EXERCISE DIRECTIONS:
In the records below, begin at the line that has "left elbow: (123, 179)" and stop after the line that has "right eye: (112, 333)"; quote those lines verbatim and nothing more.
#### DATASET EXCERPTS ####
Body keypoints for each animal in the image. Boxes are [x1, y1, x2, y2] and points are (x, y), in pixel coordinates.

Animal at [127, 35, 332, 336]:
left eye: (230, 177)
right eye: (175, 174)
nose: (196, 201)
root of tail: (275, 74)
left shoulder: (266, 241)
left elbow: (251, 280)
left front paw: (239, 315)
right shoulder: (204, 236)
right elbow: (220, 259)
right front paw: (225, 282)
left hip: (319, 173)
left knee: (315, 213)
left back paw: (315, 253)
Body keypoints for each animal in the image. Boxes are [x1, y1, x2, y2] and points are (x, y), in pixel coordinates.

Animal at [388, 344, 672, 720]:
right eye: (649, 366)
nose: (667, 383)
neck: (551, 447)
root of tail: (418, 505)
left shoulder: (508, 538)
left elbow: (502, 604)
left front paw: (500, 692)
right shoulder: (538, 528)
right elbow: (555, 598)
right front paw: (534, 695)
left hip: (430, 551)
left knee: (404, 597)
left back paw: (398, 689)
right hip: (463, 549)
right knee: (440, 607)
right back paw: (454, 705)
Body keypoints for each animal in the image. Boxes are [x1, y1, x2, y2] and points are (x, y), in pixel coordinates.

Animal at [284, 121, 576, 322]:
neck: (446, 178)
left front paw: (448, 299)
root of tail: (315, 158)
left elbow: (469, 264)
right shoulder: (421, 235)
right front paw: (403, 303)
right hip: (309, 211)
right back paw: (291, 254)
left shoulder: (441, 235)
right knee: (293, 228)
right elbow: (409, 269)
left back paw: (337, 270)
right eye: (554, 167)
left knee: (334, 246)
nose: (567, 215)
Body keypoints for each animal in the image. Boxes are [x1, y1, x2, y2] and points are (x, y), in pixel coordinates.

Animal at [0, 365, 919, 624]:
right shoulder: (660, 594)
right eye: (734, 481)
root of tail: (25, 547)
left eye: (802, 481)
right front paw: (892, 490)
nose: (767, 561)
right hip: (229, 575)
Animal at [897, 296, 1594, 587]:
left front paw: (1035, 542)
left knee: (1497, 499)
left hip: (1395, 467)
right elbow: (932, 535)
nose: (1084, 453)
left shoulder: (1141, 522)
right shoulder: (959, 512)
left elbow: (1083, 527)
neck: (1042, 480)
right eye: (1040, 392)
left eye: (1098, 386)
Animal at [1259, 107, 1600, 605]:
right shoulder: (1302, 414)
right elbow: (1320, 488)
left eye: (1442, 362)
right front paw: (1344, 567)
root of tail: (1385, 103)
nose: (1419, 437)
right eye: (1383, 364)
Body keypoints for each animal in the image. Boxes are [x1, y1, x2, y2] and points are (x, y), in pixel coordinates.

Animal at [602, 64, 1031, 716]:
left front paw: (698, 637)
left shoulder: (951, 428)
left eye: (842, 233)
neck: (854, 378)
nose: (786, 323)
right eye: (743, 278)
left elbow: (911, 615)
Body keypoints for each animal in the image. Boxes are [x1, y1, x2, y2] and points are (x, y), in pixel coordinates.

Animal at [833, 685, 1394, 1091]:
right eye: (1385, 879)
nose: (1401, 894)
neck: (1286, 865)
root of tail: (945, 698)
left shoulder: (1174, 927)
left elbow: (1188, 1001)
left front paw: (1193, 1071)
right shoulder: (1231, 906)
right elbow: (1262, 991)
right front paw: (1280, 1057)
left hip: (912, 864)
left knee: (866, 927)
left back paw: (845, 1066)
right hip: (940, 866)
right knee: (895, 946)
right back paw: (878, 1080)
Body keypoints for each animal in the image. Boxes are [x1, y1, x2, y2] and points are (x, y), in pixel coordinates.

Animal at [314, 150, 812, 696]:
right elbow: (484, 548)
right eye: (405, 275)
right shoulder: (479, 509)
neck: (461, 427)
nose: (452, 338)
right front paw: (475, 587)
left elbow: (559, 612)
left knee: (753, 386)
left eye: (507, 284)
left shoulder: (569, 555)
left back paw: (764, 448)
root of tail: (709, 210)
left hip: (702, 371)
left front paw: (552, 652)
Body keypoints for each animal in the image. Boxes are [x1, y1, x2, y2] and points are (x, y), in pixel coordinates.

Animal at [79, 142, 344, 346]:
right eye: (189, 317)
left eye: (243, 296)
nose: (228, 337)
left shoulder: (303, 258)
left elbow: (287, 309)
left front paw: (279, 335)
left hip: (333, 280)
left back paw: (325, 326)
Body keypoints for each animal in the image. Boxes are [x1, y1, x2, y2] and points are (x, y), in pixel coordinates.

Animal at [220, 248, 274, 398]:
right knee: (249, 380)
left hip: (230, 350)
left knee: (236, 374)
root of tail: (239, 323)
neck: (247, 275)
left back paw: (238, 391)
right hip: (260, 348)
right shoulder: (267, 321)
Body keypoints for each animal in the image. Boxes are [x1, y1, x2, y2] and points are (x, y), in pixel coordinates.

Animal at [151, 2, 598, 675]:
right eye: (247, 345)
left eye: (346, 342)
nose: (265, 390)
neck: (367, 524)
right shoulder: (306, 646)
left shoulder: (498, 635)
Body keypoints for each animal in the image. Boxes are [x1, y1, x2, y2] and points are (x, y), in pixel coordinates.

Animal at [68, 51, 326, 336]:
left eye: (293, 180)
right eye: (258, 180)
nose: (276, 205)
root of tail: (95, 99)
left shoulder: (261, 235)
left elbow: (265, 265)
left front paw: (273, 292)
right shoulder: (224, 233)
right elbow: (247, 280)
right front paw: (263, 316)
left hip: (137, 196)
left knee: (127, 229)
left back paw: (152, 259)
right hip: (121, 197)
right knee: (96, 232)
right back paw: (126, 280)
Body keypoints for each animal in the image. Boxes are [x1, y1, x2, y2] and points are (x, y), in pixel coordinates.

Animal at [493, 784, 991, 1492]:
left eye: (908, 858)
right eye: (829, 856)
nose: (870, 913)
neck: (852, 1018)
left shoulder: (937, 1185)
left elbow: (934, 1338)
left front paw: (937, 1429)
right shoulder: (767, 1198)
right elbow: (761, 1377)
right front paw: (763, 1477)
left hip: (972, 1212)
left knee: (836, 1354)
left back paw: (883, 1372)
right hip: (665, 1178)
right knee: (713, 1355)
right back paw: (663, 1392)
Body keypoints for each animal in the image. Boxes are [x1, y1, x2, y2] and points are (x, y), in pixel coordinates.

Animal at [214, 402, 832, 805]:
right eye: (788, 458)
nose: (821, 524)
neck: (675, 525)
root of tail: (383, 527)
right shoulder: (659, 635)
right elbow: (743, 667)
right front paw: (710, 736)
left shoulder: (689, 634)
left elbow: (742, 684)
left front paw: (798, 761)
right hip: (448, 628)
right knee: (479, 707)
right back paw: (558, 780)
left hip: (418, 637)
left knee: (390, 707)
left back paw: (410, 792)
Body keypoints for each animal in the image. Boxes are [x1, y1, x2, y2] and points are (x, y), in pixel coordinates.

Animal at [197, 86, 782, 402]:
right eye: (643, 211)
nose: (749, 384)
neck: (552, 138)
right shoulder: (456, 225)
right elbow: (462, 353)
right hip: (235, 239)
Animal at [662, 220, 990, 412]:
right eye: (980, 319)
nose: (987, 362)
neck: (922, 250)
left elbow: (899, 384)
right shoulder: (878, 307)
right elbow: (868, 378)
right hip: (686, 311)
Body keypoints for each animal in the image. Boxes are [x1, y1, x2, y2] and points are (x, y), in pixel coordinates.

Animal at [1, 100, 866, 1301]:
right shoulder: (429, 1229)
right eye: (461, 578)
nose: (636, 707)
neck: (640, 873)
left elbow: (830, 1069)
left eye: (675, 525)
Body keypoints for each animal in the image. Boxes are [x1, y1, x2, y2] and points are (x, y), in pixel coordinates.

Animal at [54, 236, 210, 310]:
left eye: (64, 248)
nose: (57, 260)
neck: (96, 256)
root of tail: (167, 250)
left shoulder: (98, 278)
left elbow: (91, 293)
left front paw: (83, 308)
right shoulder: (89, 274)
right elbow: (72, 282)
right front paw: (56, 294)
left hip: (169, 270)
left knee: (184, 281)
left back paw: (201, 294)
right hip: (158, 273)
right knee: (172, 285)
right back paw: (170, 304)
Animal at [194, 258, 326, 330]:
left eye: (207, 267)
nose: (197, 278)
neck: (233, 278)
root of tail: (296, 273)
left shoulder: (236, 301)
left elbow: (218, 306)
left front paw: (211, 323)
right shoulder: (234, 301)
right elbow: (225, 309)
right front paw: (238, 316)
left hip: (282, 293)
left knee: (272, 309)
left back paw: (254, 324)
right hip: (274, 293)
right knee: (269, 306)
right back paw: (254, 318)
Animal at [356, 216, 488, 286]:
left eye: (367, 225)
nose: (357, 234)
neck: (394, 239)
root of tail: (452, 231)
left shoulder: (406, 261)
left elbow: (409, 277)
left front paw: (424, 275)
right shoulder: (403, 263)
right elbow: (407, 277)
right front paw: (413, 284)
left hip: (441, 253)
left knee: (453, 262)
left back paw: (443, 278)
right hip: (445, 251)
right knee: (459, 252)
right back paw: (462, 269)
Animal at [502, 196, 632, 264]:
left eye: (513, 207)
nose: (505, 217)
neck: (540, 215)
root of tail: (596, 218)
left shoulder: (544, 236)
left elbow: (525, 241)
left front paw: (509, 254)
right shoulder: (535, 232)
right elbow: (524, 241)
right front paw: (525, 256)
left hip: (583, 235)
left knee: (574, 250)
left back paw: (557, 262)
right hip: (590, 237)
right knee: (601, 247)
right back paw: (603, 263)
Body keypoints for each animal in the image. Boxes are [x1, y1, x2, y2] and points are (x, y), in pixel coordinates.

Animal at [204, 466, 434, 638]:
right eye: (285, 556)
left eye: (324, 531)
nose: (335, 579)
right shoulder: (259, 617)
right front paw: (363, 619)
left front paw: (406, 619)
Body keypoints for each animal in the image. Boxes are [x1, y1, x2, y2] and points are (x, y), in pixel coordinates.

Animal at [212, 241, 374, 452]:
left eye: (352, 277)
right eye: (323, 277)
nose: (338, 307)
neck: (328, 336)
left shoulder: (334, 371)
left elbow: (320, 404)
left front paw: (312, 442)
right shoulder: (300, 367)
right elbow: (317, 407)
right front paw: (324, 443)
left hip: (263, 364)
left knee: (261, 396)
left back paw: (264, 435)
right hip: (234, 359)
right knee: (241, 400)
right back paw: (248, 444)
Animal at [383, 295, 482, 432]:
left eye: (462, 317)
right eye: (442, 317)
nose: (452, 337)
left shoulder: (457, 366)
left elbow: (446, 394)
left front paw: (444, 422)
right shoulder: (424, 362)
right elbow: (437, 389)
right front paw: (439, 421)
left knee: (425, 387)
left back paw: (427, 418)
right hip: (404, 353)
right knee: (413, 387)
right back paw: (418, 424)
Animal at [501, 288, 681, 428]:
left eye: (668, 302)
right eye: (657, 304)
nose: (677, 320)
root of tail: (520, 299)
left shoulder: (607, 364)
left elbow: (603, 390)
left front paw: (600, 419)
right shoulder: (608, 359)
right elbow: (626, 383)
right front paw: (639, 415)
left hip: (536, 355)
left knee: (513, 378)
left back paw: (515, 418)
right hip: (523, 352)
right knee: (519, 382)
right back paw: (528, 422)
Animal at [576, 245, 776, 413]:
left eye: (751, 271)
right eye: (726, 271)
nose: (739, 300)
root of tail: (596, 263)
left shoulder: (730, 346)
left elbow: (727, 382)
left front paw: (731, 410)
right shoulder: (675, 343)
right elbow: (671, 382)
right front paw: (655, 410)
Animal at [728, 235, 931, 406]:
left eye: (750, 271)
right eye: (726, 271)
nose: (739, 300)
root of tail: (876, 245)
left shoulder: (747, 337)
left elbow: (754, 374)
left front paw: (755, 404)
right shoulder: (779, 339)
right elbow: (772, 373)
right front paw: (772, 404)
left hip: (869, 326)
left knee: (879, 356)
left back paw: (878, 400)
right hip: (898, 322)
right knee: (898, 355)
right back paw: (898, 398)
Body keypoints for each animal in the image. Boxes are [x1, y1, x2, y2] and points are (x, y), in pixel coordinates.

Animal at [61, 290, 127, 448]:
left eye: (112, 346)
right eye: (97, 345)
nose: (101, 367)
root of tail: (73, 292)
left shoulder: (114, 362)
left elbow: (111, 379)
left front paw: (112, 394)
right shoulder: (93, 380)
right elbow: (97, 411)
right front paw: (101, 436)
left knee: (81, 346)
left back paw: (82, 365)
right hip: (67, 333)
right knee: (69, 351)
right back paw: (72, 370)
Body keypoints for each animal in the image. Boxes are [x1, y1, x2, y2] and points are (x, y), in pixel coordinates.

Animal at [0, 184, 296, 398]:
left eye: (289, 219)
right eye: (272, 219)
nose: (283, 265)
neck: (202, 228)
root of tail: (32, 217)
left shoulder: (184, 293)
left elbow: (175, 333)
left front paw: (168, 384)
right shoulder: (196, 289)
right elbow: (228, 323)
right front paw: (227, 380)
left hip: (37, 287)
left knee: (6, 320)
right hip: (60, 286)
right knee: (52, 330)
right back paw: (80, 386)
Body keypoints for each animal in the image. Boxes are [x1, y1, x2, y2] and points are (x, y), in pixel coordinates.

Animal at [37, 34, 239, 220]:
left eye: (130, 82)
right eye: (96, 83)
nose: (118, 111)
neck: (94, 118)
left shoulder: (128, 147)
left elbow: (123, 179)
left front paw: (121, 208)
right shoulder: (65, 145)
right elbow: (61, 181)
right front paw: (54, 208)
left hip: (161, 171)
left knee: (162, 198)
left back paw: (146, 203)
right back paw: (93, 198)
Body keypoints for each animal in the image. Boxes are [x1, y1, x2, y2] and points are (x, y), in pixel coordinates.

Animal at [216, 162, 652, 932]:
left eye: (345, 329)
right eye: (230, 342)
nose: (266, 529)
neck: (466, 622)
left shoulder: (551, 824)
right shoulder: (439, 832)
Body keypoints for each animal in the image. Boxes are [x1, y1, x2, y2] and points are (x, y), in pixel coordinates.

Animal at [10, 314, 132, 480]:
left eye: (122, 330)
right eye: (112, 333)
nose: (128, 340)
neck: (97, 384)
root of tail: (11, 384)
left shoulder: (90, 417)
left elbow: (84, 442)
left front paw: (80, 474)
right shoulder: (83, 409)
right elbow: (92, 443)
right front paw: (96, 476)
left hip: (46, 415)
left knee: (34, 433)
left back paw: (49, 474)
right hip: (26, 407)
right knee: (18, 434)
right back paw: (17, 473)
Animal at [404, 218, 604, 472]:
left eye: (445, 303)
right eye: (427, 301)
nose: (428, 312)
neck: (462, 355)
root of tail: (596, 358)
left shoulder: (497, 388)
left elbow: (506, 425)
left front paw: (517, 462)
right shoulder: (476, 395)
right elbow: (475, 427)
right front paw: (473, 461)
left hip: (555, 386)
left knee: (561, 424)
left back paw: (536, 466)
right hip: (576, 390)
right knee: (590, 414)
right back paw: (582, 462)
####
REPLY TO THE TASK:
left elbow: (123, 179)
left front paw: (121, 208)
right shoulder: (65, 145)
right elbow: (61, 181)
right front paw: (54, 208)
left hip: (161, 171)
left knee: (162, 198)
left back paw: (146, 203)
right back paw: (93, 198)
Body keypoints for each animal in the image. Boxes are [x1, y1, x2, y2] and points are (x, y), in pixel coordinates.

Animal at [216, 162, 652, 932]:
left eye: (345, 329)
right eye: (230, 342)
nose: (266, 529)
neck: (466, 622)
left shoulder: (551, 824)
right shoulder: (439, 832)
Body keypoints for each animal in the image. Boxes are [x1, y1, x2, y2] and points are (x, y), in pixel coordinates.

Animal at [10, 314, 132, 480]:
left eye: (122, 330)
right eye: (112, 333)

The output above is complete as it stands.